Cousin Fucked
October 25th, 2006
I have this trick I do every morning. I wake up with a ringing in my ears and a crushing
weight on my chest.
But then as I wake up a little more, maybe have some coffee, I conjure up a
personal reality distortion field and the weight is lifted and I can go
about my business. And business is pretty good, so who am I to complain?
However, for some reason (jetlag?), I couldn’t quite pull the trick off
this morning. And unfortunately, it’s that trick that for the most part
keeps political blathering off of pcal.net.
I have nothing new to add to the discussion of the unmitigated disaster
that is our current foreign policy. As they say,
opinions are like assholes, and for the most of the current century, 300
million of them have been on prominent display in the US. I have no
illusions that anyone wants to take a closer look at mine.

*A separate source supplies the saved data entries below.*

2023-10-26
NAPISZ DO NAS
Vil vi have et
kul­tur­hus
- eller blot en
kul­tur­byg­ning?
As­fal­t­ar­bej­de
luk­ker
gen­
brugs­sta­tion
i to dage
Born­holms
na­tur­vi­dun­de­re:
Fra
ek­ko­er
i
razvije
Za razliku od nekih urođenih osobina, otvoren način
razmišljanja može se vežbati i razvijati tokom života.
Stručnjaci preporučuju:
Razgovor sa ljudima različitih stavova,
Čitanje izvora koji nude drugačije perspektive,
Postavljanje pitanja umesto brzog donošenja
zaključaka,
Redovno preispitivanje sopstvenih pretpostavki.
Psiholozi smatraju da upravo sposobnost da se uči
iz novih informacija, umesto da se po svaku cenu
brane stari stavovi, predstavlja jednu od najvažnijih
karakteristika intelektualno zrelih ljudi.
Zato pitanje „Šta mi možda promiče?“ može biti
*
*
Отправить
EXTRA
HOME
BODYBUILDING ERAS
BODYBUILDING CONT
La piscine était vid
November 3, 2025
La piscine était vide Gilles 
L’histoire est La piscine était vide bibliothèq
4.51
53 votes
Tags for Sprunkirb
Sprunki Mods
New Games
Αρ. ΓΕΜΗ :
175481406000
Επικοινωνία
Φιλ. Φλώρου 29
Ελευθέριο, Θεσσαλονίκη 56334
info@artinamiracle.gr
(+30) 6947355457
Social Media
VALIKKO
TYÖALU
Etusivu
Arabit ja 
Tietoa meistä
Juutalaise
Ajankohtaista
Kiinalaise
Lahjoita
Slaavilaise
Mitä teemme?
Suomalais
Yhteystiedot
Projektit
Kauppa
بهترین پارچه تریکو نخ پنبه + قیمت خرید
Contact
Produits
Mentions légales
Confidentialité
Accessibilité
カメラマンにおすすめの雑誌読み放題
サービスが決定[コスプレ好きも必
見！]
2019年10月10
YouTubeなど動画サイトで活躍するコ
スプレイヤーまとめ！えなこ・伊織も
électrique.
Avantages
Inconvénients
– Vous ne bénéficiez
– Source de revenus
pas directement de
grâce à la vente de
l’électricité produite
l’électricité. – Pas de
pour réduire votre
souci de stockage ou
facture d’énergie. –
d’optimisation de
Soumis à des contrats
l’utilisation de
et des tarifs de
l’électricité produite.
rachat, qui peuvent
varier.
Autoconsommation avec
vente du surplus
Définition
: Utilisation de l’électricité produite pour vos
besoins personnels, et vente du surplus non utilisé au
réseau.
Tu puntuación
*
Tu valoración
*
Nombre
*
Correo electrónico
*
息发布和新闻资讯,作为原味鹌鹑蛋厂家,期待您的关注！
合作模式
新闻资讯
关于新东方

However, I will discuss someone else’s opinion, one which appeared on the op-ed page of
the Times yesterday. I do this mainly because it introduced some
unusual disturbances into my reality distortion field that are still
with me today.
Almost in passing, the writer describes having a number of sociologist-
and anthropologist-type friends who had done studies on the middle east.
One of these studies was focused on producing and analyzing the following bit
of knowledge:
One half of all Iraqis are married to either a first or second cousin.
The revelatory power of this tiny fact is simply amazing.
(Fill in the blanks: the Iraqi population is structurally incapable of setting
aside clan loyalties and embracing a nationalist democracy). In capsule form,
the sociologist offers an explanation for our current failures in Iraq.
We see why we never had a chance of succeeding in the first place.
20/20 hindsight, you may say, but this argument was advanced (if less
succinctly) by many of us well before March of 2003. Evidently, most voters
at the time did not find the argument persuasive.
And that is where I find the source of the recent disturbance in my
distortion field.
For whatever reason, in recent decades it has become fashionable in this
country to deride the liberal arts. (Homeless guy asks: “Socratic dialog,
anyone?” Hardie-har-har). But today, I can’t help but wonder that if it were
even just a bit less so, that if a few thousand voters in some swing state
somewhere were just a little less inclined to reflexively reject conclusions of the
so-called ’soft sciences,’ then maybe, just maybe, we wouldn’t be so
completely and utterly, miserably, despairingly fucked as we are now in Iraq.